En outre, par courrier du 2 mars 2018, la société ne conteste pas que la victime a pu être exposée à de l’amiante dans le cadre de l’exercice de ses fonctions, mais précise que selon elle, l’exposition lui 'apparaît faiblement probable’ et pas de 'façon quotidienne'. Elle indique également qu’une 'faible exposition accidentelle via des composants secondaires’ a pu se produire.
Le tableau litigieux n’exigeant pas de seuil d’exposition à l’amiante, il importe peu que l’exposition ait été 'faible’ ainsi que l’indique la société.

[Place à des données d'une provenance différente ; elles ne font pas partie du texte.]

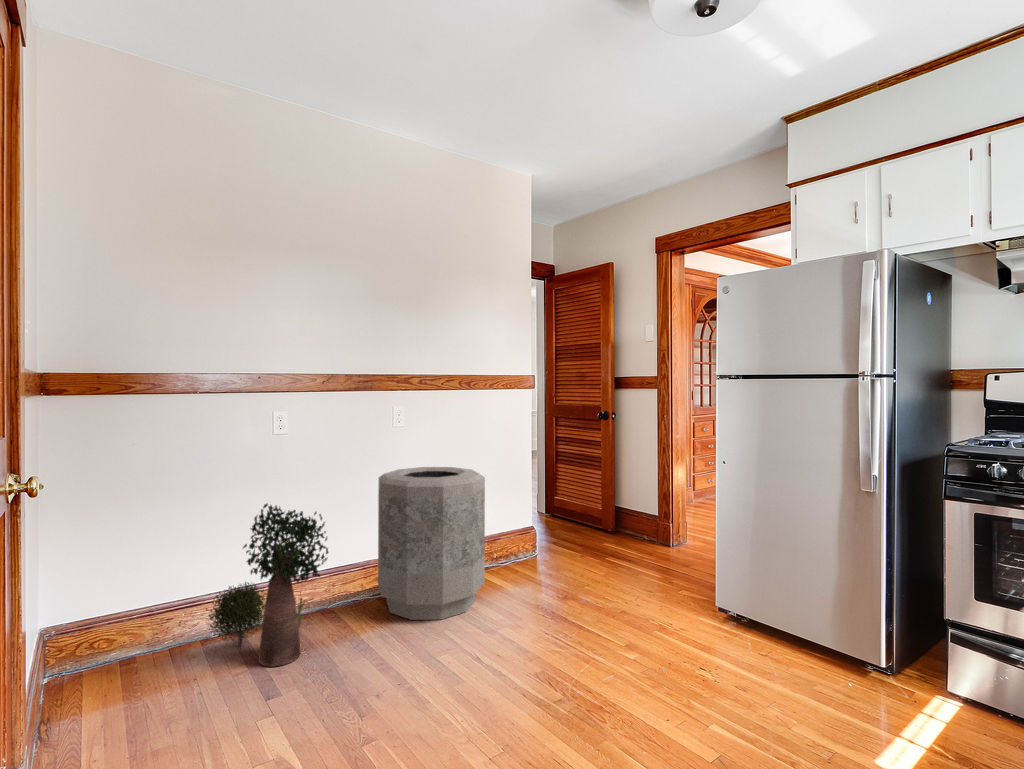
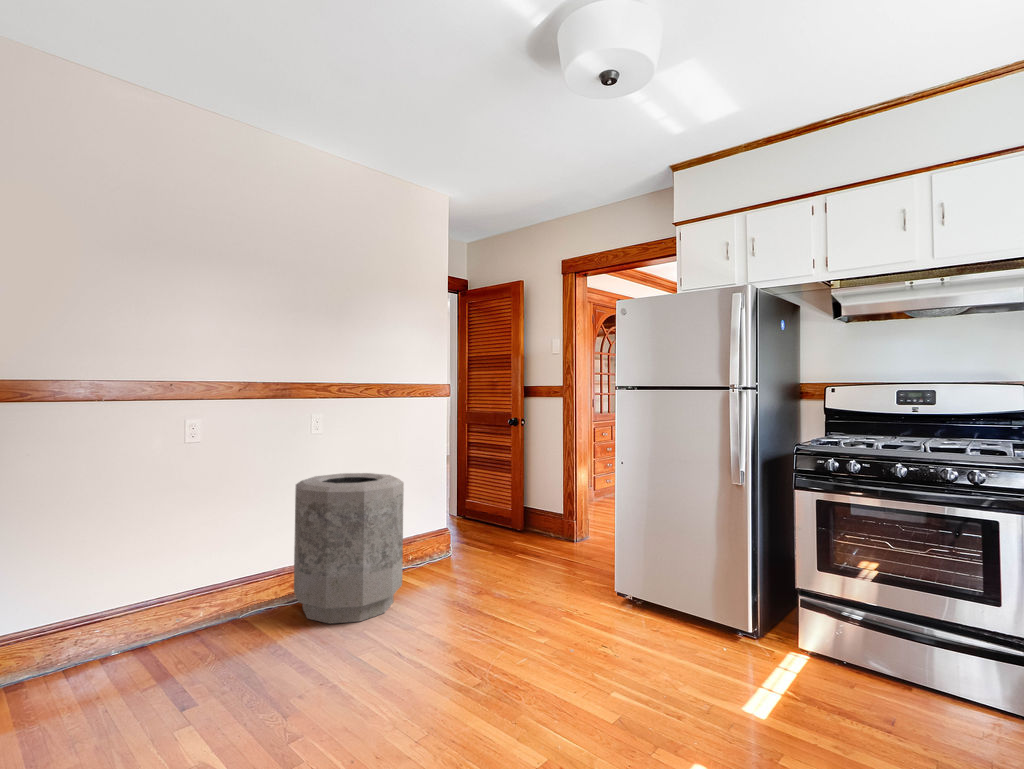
potted plant: present [206,504,329,667] -> none [110,512,248,678]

En outre, le moyen de la société tendant à l’inopposabilité de la décision de prise en charge de la maladie déclarée par la victime au motif que cette dernière aurait été exposée à l’amiante chez un précédent employeur est inopérant dès lors que dans deux arrêts du 17 mars 2022 (2e Civ., 17 mars 2022, pourvois n° 20-19.294 et n° 20-19.293), la Cour de cassation a décidé que le défaut d’imputabilité à l’employeur de la maladie professionnelle qui n’a pas été contractée à son service n’est pas sanctionné par l’inopposabilité de la décision de prise en charge et que, toutefois, l’employeur peut contester cette imputabilité si sa faute inexcusable est recherchée ou si les conséquences financières de la maladie sont inscrites à son compte accidents du travail et maladies professionnelles.

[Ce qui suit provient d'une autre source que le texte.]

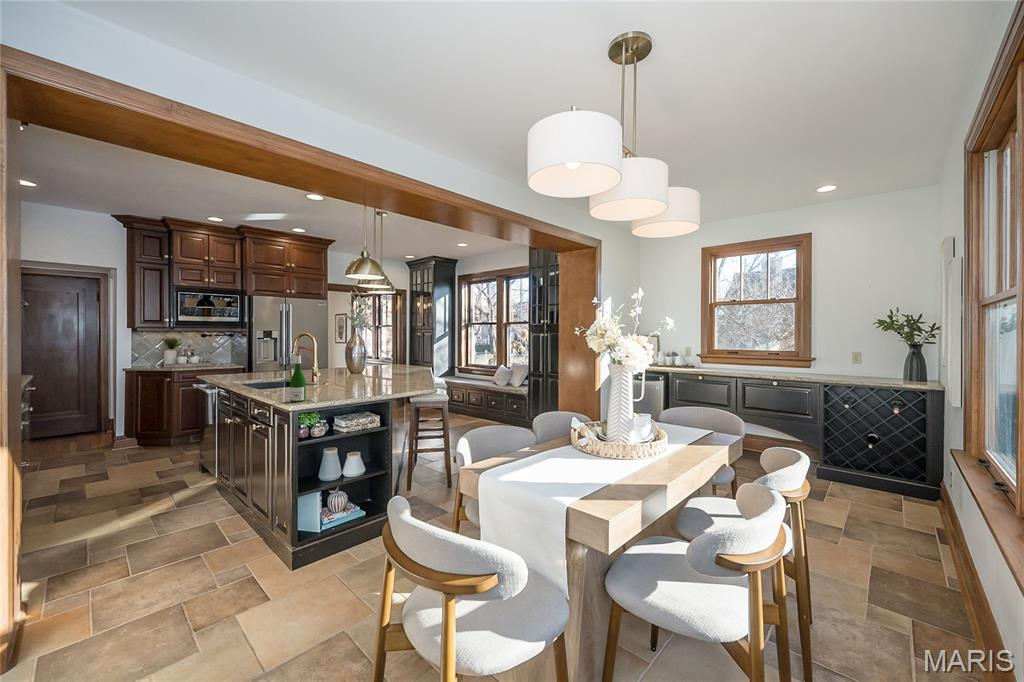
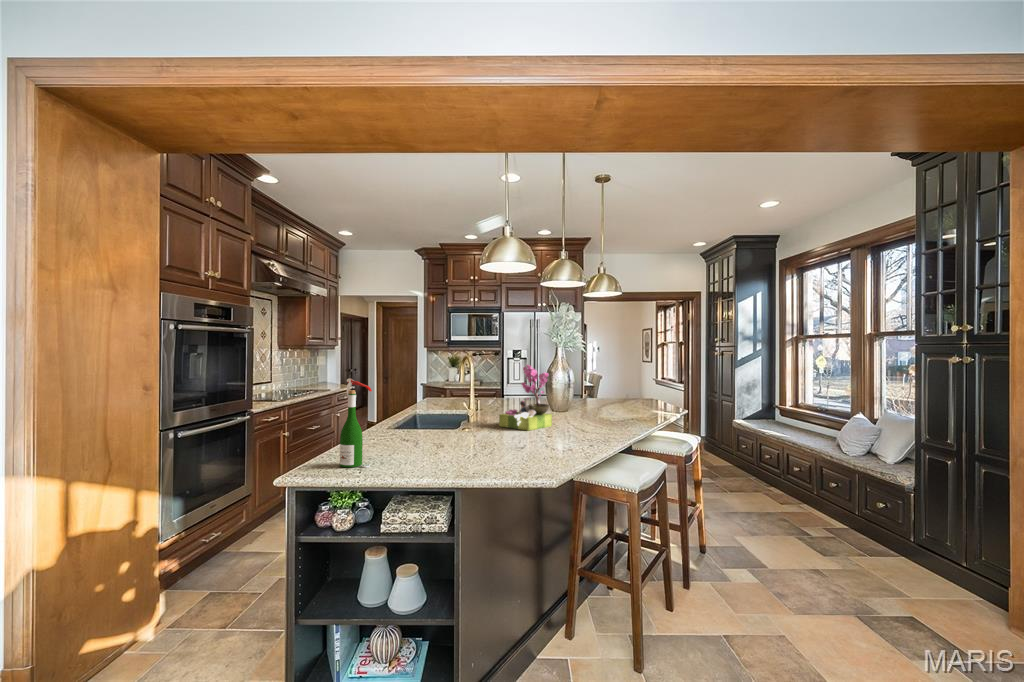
flower arrangement: none [336,338,370,380] -> present [499,365,552,431]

Les moyens d’inopposabilité soulevés par la société seront rejetés et le jugement sera confirmé de ce chef.
La société, qui succombe à l’instance, sera condamnée aux dépens d’appel.
PAR CES MOTIFS
La cour, statuant publiquement et par arrêt contradictoire, par mise à disposition au greffe :
Déclare recevable l’exception d’incompétence soulevée par la [5] ;
Infirme le jugement déféré en ce qu’il a dit qu’y a lieu d’inscrire au compte spécial les coûts de la maladie professionnelle déclarée par M. [K] [R], le 29 janvier 2018 ;
Confirme le jugement pour le surplus ;
Statuant à nouveau sur les points réformés et y ajoutant,
Se déclare incompétente pour se prononcer sur la demande aux fins d’inscription au compte spécial des dépenses afférentes à la maladie litigieuse ;
Déclare la cour d’appel d’Amiens, spécialement désignée par l’article D. 311-12 du code de l’organisation judiciaire, compétente pour connaître de ce litige ;
Dit que le dossier sera transmis par le greffe au greffe de la cour d’appel d’Amiens, selon les modalités prévues à l’article 82 du code de procédure civile ;
Rejette les moyens d’inopposabilité de la décision de prise en charge de la maladie déclarée par M. [K] [R], le 29 janvier 2018, soulevés par la société [7] ;
Condamne la société [7] aux dépens exposés en cause d’appel ;
Prononcé par mise à disposition de l’arrêt au greffe de la cour, les parties en ayant été préalablement avisées dans les conditions prévues au deuxième alinéa de l’article 450 du code de procédure civile.
Signé par Madame Marie-Bénédicte JACQUET, conseillère, faisant fonction de présidente, et par Madame Juliette DUPONT, greffière, à laquelle la magistrate signataire a rendu la minute.